According to a new report, landlords and agents in Scotland are exploiting Airbnb-style holiday let contracts to avoid long-term tenancies and evade their responsibilities to tenants.
The report from Living Rent highlights three cases which said housing legislation and tenants’ rights were being undermined by the loophole.
The Scottish tenants’ union identified the case of an Edinburgh landlord who was struck-off from the landlord register but had since taken advantage of the fact holiday let landlords don’t need to be registered to continue letting properties.
Holiday let leases give tenants almost none of the protections they would be guaranteed under Short-Assured Tenancies or Scottish Private Residential Tenancies, the union pointed out but tenants’ rights apply if it can be shown that the property is being used as a home, rather than for short term holiday purposes.

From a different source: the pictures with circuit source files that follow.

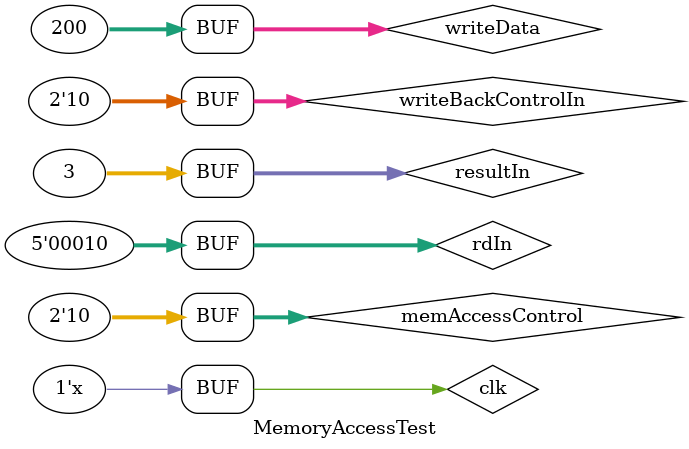
<source format=v>
`timescale 1ns / 1ps


module MemoryAccessTest;

	// Inputs
	reg [1:0] writeBackControlIn;
	reg [1:0] memAccessControl;
	reg [31:0] resultIn;
	reg [31:0] writeData;
	reg [4:0] rdIn;
	reg clk;

	// Outputs
	wire [1:0] writeBackControlOut;
	wire [31:0] readData;
	wire [31:0] resultOut;
	wire [4:0] rdOut;

	// Instantiate the Unit Under Test (UUT)
	MemoryAccess uut (
		.writeBackControlIn(writeBackControlIn), 
		.memAccessControl(memAccessControl), 
		.resultIn(resultIn), 
		.writeData(writeData), 
		.rdIn(rdIn), 
		.clk(clk), 
		.writeBackControlOut(writeBackControlOut), 
		.readData(readData), 
		.resultOut(resultOut), 
		.rdOut(rdOut)
	);

	initial begin
		clk = 0;
		
		#5 writeBackControlIn = 0;
		memAccessControl = 2;
		resultIn = 100;
		writeData = 20;
		rdIn = 5;
		
		#40 writeBackControlIn = 1;
		memAccessControl = 1;
		resultIn = 3;
		writeData = 200;
		rdIn = 1;
		
		#40 writeBackControlIn = 2;
		memAccessControl = 2;
		resultIn = 3;
		writeData = 200;
		rdIn = 2;
	end
	
	always begin
		#20 clk = ~clk;
	end
endmodule

</source>
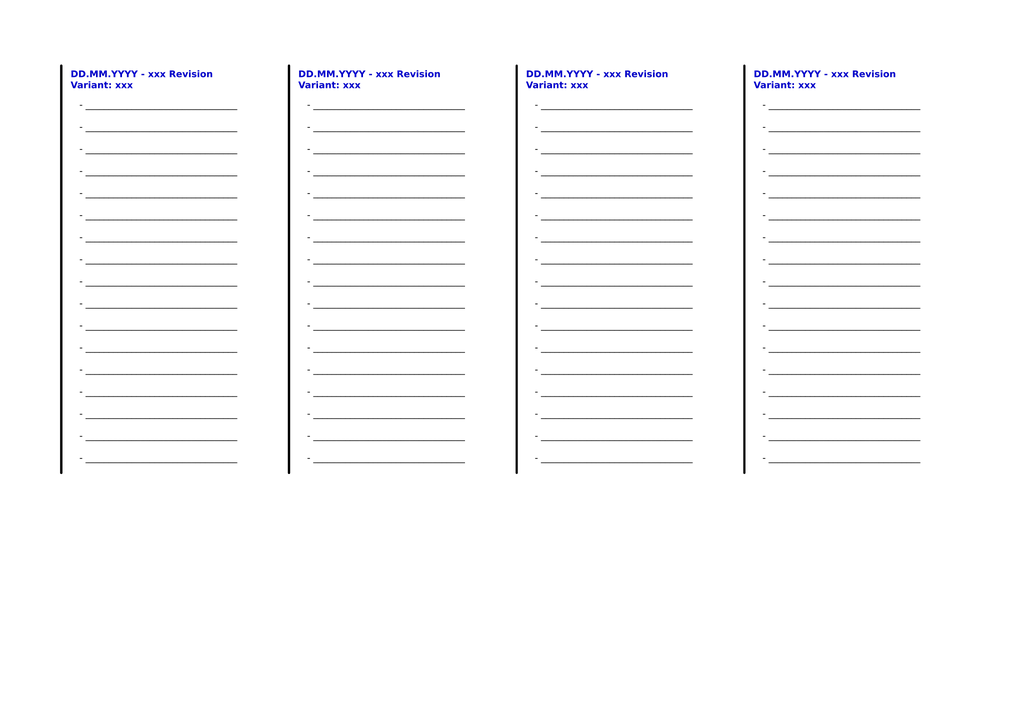
<source format=kicad_sch>
(kicad_sch
	(version 20250114)
	(generator "eeschema")
	(generator_version "9.0")
	(uuid "9fec70ab-e1af-43b8-9517-7b39e8f1ac2c")
	(paper "A4")
	(lib_symbols)
	(text_box "- _________________________________\n\n- _________________________________\n\n- _________________________________\n\n- _________________________________\n\n- _________________________________\n\n- _________________________________\n\n- _________________________________\n\n- _________________________________\n\n- _________________________________\n\n- _________________________________\n\n- _________________________________\n\n- _________________________________\n\n- _________________________________\n\n- _________________________________\n\n- _________________________________\n\n- _________________________________\n\n- _________________________________"
		(exclude_from_sim no)
		(at 219.71 27.94 0)
		(size 58.42 115.57)
		(margins 1.4287 1.4287 1.4287 1.4287)
		(stroke
			(width -0.0001)
			(type default)
		)
		(fill
			(type none)
		)
		(effects
			(font
				(face "Arial")
				(size 1.905 1.905)
				(color 0 0 0 1)
			)
			(justify left top)
		)
		(uuid "0a3c245b-91e7-4b45-bf41-83f493164d29")
	)
	(text_box "- _________________________________\n\n- _________________________________\n\n- _________________________________\n\n- _________________________________\n\n- _________________________________\n\n- _________________________________\n\n- _________________________________\n\n- _________________________________\n\n- _________________________________\n\n- _________________________________\n\n- _________________________________\n\n- _________________________________\n\n- _________________________________\n\n- _________________________________\n\n- _________________________________\n\n- _________________________________\n\n- _________________________________"
		(exclude_from_sim no)
		(at 153.67 27.94 0)
		(size 58.42 115.57)
		(margins 1.4287 1.4287 1.4287 1.4287)
		(stroke
			(width -0.0001)
			(type default)
		)
		(fill
			(type none)
		)
		(effects
			(font
				(face "Arial")
				(size 1.905 1.905)
				(color 0 0 0 1)
			)
			(justify left top)
		)
		(uuid "2c5c91d0-030b-4fb3-a410-c1d6577d3549")
	)
	(text_box "DD.MM.YYYY - xxx Revision\nVariant: xxx"
		(exclude_from_sim no)
		(at 217.17 19.05 0)
		(size 57.15 7.62)
		(margins 1.4287 1.4287 1.4287 1.4287)
		(stroke
			(width -0.0001)
			(type default)
		)
		(fill
			(type none)
		)
		(effects
			(font
				(face "Arial")
				(size 1.905 1.905)
				(thickness 0.254)
				(bold yes)
			)
			(justify left top)
		)
		(uuid "34c82ef0-0cef-47cd-817d-14e28b2d066b")
	)
	(text_box "DD.MM.YYYY - xxx Revision\nVariant: xxx"
		(exclude_from_sim no)
		(at 151.13 19.05 0)
		(size 57.15 7.62)
		(margins 1.4287 1.4287 1.4287 1.4287)
		(stroke
			(width -0.0001)
			(type default)
		)
		(fill
			(type none)
		)
		(effects
			(font
				(face "Arial")
				(size 1.905 1.905)
				(thickness 0.254)
				(bold yes)
			)
			(justify left top)
		)
		(uuid "3c0a20ed-ff1e-45a6-ad18-2b9bbac4f703")
	)
	(text_box "DD.MM.YYYY - xxx Revision\nVariant: xxx"
		(exclude_from_sim no)
		(at 85.09 19.05 0)
		(size 57.15 7.62)
		(margins 1.4287 1.4287 1.4287 1.4287)
		(stroke
			(width -0.0001)
			(type default)
		)
		(fill
			(type none)
		)
		(effects
			(font
				(face "Arial")
				(size 1.905 1.905)
				(thickness 0.254)
				(bold yes)
			)
			(justify left top)
		)
		(uuid "a1221e76-f2b2-46a7-955c-3caa71d9db65")
	)
	(text_box "- _________________________________\n\n- _________________________________\n\n- _________________________________\n\n- _________________________________\n\n- _________________________________\n\n- _________________________________\n\n- _________________________________\n\n- _________________________________\n\n- _________________________________\n\n- _________________________________\n\n- _________________________________\n\n- _________________________________\n\n- _________________________________\n\n- _________________________________\n\n- _________________________________\n\n- _________________________________\n\n- _________________________________"
		(exclude_from_sim no)
		(at 21.59 27.94 0)
		(size 58.42 115.57)
		(margins 1.4287 1.4287 1.4287 1.4287)
		(stroke
			(width -0.0001)
			(type default)
		)
		(fill
			(type none)
		)
		(effects
			(font
				(face "Arial")
				(size 1.905 1.905)
				(color 0 0 0 1)
			)
			(justify left top)
		)
		(uuid "ac6852fe-7fc3-4294-91f1-78751ef1de98")
	)
	(text_box "DD.MM.YYYY - xxx Revision\nVariant: xxx"
		(exclude_from_sim no)
		(at 19.05 19.05 0)
		(size 57.15 7.62)
		(margins 1.4287 1.4287 1.4287 1.4287)
		(stroke
			(width -0.0001)
			(type default)
		)
		(fill
			(type none)
		)
		(effects
			(font
				(face "Arial")
				(size 1.905 1.905)
				(thickness 0.254)
				(bold yes)
			)
			(justify left top)
		)
		(uuid "ec96da08-9554-47d0-ae93-14eb007a45b4")
	)
	(text_box "- _________________________________\n\n- _________________________________\n\n- _________________________________\n\n- _________________________________\n\n- _________________________________\n\n- _________________________________\n\n- _________________________________\n\n- _________________________________\n\n- _________________________________\n\n- _________________________________\n\n- _________________________________\n\n- _________________________________\n\n- _________________________________\n\n- _________________________________\n\n- _________________________________\n\n- _________________________________\n\n- _________________________________"
		(exclude_from_sim no)
		(at 87.63 27.94 0)
		(size 58.42 115.57)
		(margins 1.4287 1.4287 1.4287 1.4287)
		(stroke
			(width -0.0001)
			(type default)
		)
		(fill
			(type none)
		)
		(effects
			(font
				(face "Arial")
				(size 1.905 1.905)
				(color 0 0 0 1)
			)
			(justify left top)
		)
		(uuid "f883cc65-559c-4fd0-b24a-b5aa5e6a925d")
	)
	(polyline
		(pts
			(xy 17.78 19.05) (xy 17.78 137.16)
		)
		(stroke
			(width 0.635)
			(type default)
			(color 0 0 0 1)
		)
		(uuid "1fa41495-9818-4dbf-a4ab-97c7f21e7cda")
	)
	(polyline
		(pts
			(xy 17.78 19.05) (xy 17.78 137.16)
		)
		(stroke
			(width 0.635)
			(type default)
			(color 0 0 0 1)
		)
		(uuid "2a15507d-cf22-4e38-b9d5-a13d0ab23cc4")
	)
	(polyline
		(pts
			(xy 83.82 19.05) (xy 83.82 137.16)
		)
		(stroke
			(width 0.635)
			(type default)
			(color 0 0 0 1)
		)
		(uuid "66ed51d8-e87c-483e-98d5-eb837cd5a4dc")
	)
	(polyline
		(pts
			(xy 215.9 19.05) (xy 215.9 137.16)
		)
		(stroke
			(width 0.635)
			(type default)
			(color 0 0 0 1)
		)
		(uuid "7937a167-13ba-459f-8375-f6ac4a755045")
	)
	(polyline
		(pts
			(xy 149.86 19.05) (xy 149.86 137.16)
		)
		(stroke
			(width 0.635)
			(type default)
			(color 0 0 0 1)
		)
		(uuid "ba148da8-909f-4933-bfcf-5b9425e22436")
	)
	(polyline
		(pts
			(xy 83.82 19.05) (xy 83.82 137.16)
		)
		(stroke
			(width 0.635)
			(type default)
			(color 0 0 0 1)
		)
		(uuid "e76d80df-8a39-4e0c-80e8-8154d10ba60d")
	)
)

</source>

David Alexander, joint managing director of Apropos by DJ Alexander, said: “Many landlords and agents see holiday lets as a means of letting properties whilst ignoring the recent legislative changes in Scotland on the rights of the tenant. However, this is incorrect as tenants’ rights apply if it can be shown that the property is being used as a home, rather than for short term holiday purposes. Even if no contract is signed, the tenancy automatically defaults to a Private Residential Tenancy Agreement if both parties have knowingly entered into a long term, residential arrangement.”